Anyway, Harrah introduced me to Sinatra. (He would later introduce me to Sammy Davis Jr. at the same place.) The three of us chatted and drank Harrah’s coffee, while we smoked cigarettes inside a public place (how about that, huh?). When it became obvious the two had things to discuss that didn’t involve me, I split and went home. My next encounter with the man was at the Cal-Neva Club, where I had gone with Jim DiMaria and Frankie Laine. (This club was then owned by the Mafia. Sam Giancana, Chicago Mafia boss, one mean-looking sob, and a pal of Sinatra was pointed out to me, though I must admit, I was never sure it was really him. There is some interesting mob history in the place; google it for more details).)  I was again introduced to the Great One, and subsequently ignored.  (In fairness, this occurred shortly after Sinatra’s son, Frank Jr. was kidnapped in the fall of 1963; I imagine it was a stressful time for him.)

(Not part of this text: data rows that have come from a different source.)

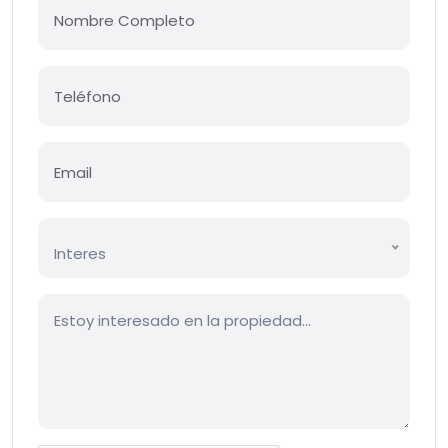
Interes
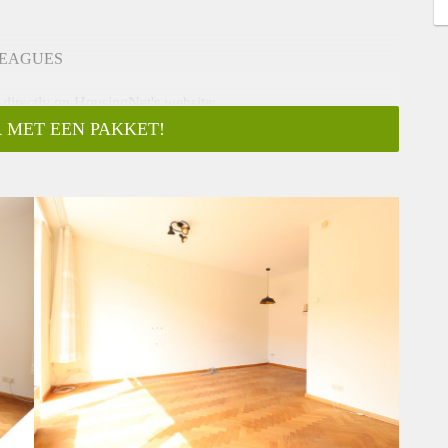
LEAGUES
 directly on HousingNet's website:
 MET EEN PAKKET!
ging inplannen"
there is a playground in front of the house. The living room
car. The area is very child friendly.
onths (modelcontract B)
ily) NO SHARING BETWEEN FRIENDS OR COLLEAGUES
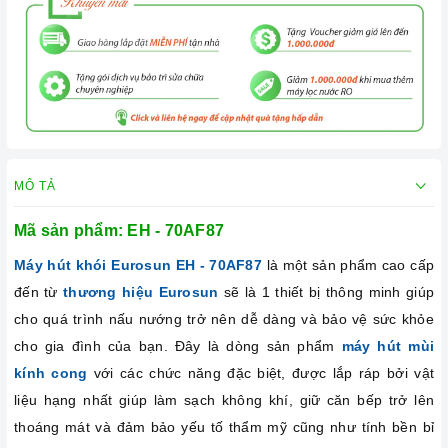
MÔ TẢ
Mã sản phẩm: EH - 70AF87
Máy hút khói Eurosun EH - 70AF87
là một sản phẩm cao cấp
đến từ
thương hiệu Eurosun
sẽ là 1 thiết bị thông minh giúp
cho quá trình nấu nướng trở nên dễ dàng và bảo vệ sức khỏe
cho gia đình của bạn. Đây là dòng sản phẩm
máy hút mùi
kính cong
với các chức năng đặc biệt, được lắp ráp bởi vật
liệu hạng nhất giúp làm sạch không khí, giữ căn bếp trở lên
thoáng mát và đảm bảo yếu tố thẩm mỹ cũng như tính bền bỉ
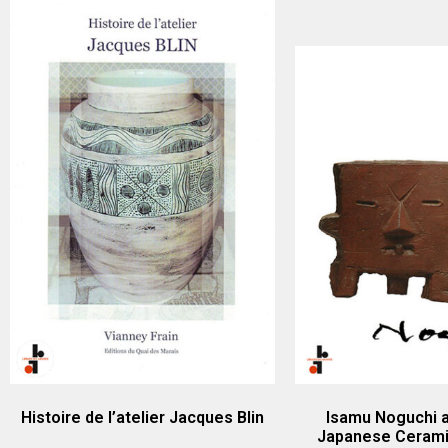
Histoire de l’atelier Jacques Blin
Isamu Noguchi 
Japanese Ceramic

Whatever my motivation , I was ever a fervent fan of Sinatra. Yeah, I could listen to his music – why not? it was good stuff – but I was a product of the sixties. Give me Elvis, Jefferson Airplane, Bob Dillon. I was also into country music and was a huge fan of Merle Haggard and had been a fan of the great  Johnny Horton before his untimely death in 1960.

Even when I moved to NYC in the late sixties and there were Sinatra fans everywhere one turned, I remained distant. I remember remarking to a co-worker in the deli in which I worked that I didn’t think Sinatra sang all that well. My middle-aged compadre put it all in prospective when he said, “It’s all in the way he puts his songs across.” That I could see all right. Trouble is that by this time I was more and more into country.

 It wasn’t until Ole Blue Eyes passed in 1998 that I became a fan of his music.